What you should do: Arrange the lines from the one containing "When getting out" through the one containing "Take a look", inclusive, as a JSON list of strings with one string per line and blank lines omitted.

==========

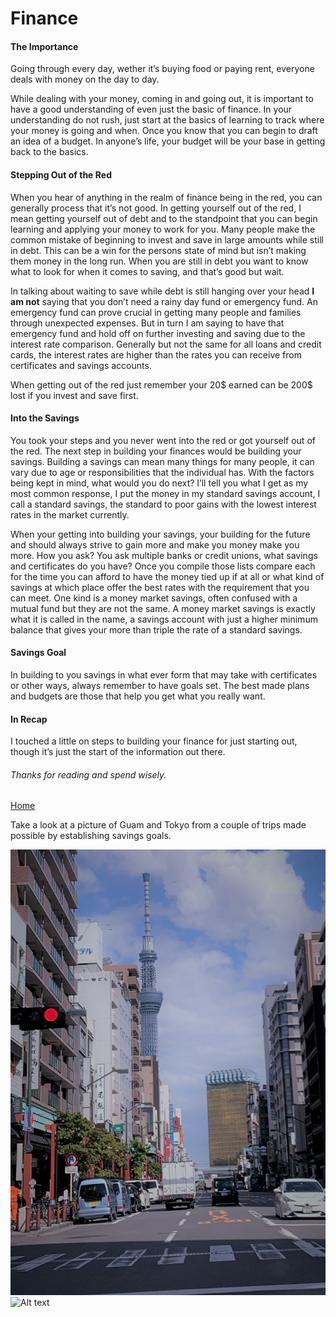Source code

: # Finance

#### The Importance

Going through every day, wether it’s buying food or paying rent, everyone deals with money on the day to day. 


While dealing with your money, coming in and going out, it is important to have a good understanding of even just the basic of finance. In your understanding do not rush, just start at the basics of learning to track where your money is going and when. Once you know that you can begin to draft an idea of a budget. In anyone’s life, your budget will be your base in getting back to the basics.


#### Stepping Out of the Red

When you hear of anything in the realm of finance being in the red, you can generally process that it’s not good. In getting yourself out of the red, I mean getting yourself out of debt and to the standpoint that you can begin learning and applying your money to work for you. Many people make the common mistake of beginning to invest and save in large amounts while still in debt. This can be a win for the persons state of mind but isn’t making them money in the long run. When you are still in debt you want to know what to look for when it comes to saving, and that’s good but wait. 

In talking about waiting to save while debt is still hanging over your head **I am not** saying that you don’t need a rainy day fund or emergency fund. An emergency fund can prove crucial in getting many people and families through unexpected expenses. But in turn I am saying to have that emergency fund and hold off on further investing and saving due to the interest rate comparison. Generally but not the same for all loans and credit cards, the interest rates are higher than the rates you can receive from certificates and savings accounts.

When getting out of the red just remember your 20$ earned can be 200$ lost if you invest and save first.


#### Into the Savings 

You took your steps and you never went into the red or got yourself out of the red. The next step in building your finances would be building your savings. Building a savings can mean many things for many people, it can vary due to age or responsibilities that the individual has. With the factors being kept in mind, what would you do next? I’ll tell you what I get as my most common response, I put the money in my standard savings account, I call a standard savings, the standard to poor gains with the lowest interest rates in the market currently. 

When your getting into building your savings, your building for the future and should always strive to gain more and make you money make you more. How you ask? You ask multiple banks or credit unions, what savings and certificates do you have? Once you compile those lists compare each for the time you can afford to have the money tied up if at all or what kind of savings at which place offer the best rates with the requirement that you can meet. One kind is a money market savings, often confused with a mutual fund but they are not the same. A money market savings is exactly what it is called in the name, a savings account with just a higher minimum balance that gives your more than triple the rate of a standard savings.

#### Savings Goal

In building to you savings in what ever form that may take with certificates or other ways, always remember to have goals set. The best made plans and budgets are those that help you get what you really want.

#### In Recap 

I touched a little on steps to building your finance for just starting out, though it’s just the start of the information out there. 

###### Thanks for reading and spend wisely. 

[Home](https://davism25.github.io/)

Take a look at a picture of Guam and Tokyo from a couple of trips made possible by establishing savings goals.

![Alt text](tokyo.jpg) ![Alt text](guam2.jpg)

==========

Exercise solution:
[
  "When getting out of the red just remember your 20$ earned can be 200$ lost if you invest and save first.",
  "#### Into the Savings ",
  "You took your steps and you never went into the red or got yourself out of the red. The next step in building your finances would be building your savings. Building a savings can mean many things for many people, it can vary due to age or responsibilities that the individual has. With the factors being kept in mind, what would you do next? I’ll tell you what I get as my most common response, I put the money in my standard savings account, I call a standard savings, the standard to poor gains with the lowest interest rates in the market currently. ",
  "When your getting into building your savings, your building for the future and should always strive to gain more and make you money make you more. How you ask? You ask multiple banks or credit unions, what savings and certificates do you have? Once you compile those lists compare each for the time you can afford to have the money tied up if at all or what kind of savings at which place offer the best rates with the requirement that you can meet. One kind is a money market savings, often confused with a mutual fund but they are not the same. A money market savings is exactly what it is called in the name, a savings account with just a higher minimum balance that gives your more than triple the rate of a standard savings.",
  "#### Savings Goal",
  "In building to you savings in what ever form that may take with certificates or other ways, always remember to have goals set. The best made plans and budgets are those that help you get what you really want.",
  "#### In Recap ",
  "I touched a little on steps to building your finance for just starting out, though it’s just the start of the information out there. ",
  "###### Thanks for reading and spend wisely. ",
  "[Home](https://davism25.github.io/)",
  "Take a look at a picture of Guam and Tokyo from a couple of trips made possible by establishing savings goals."
]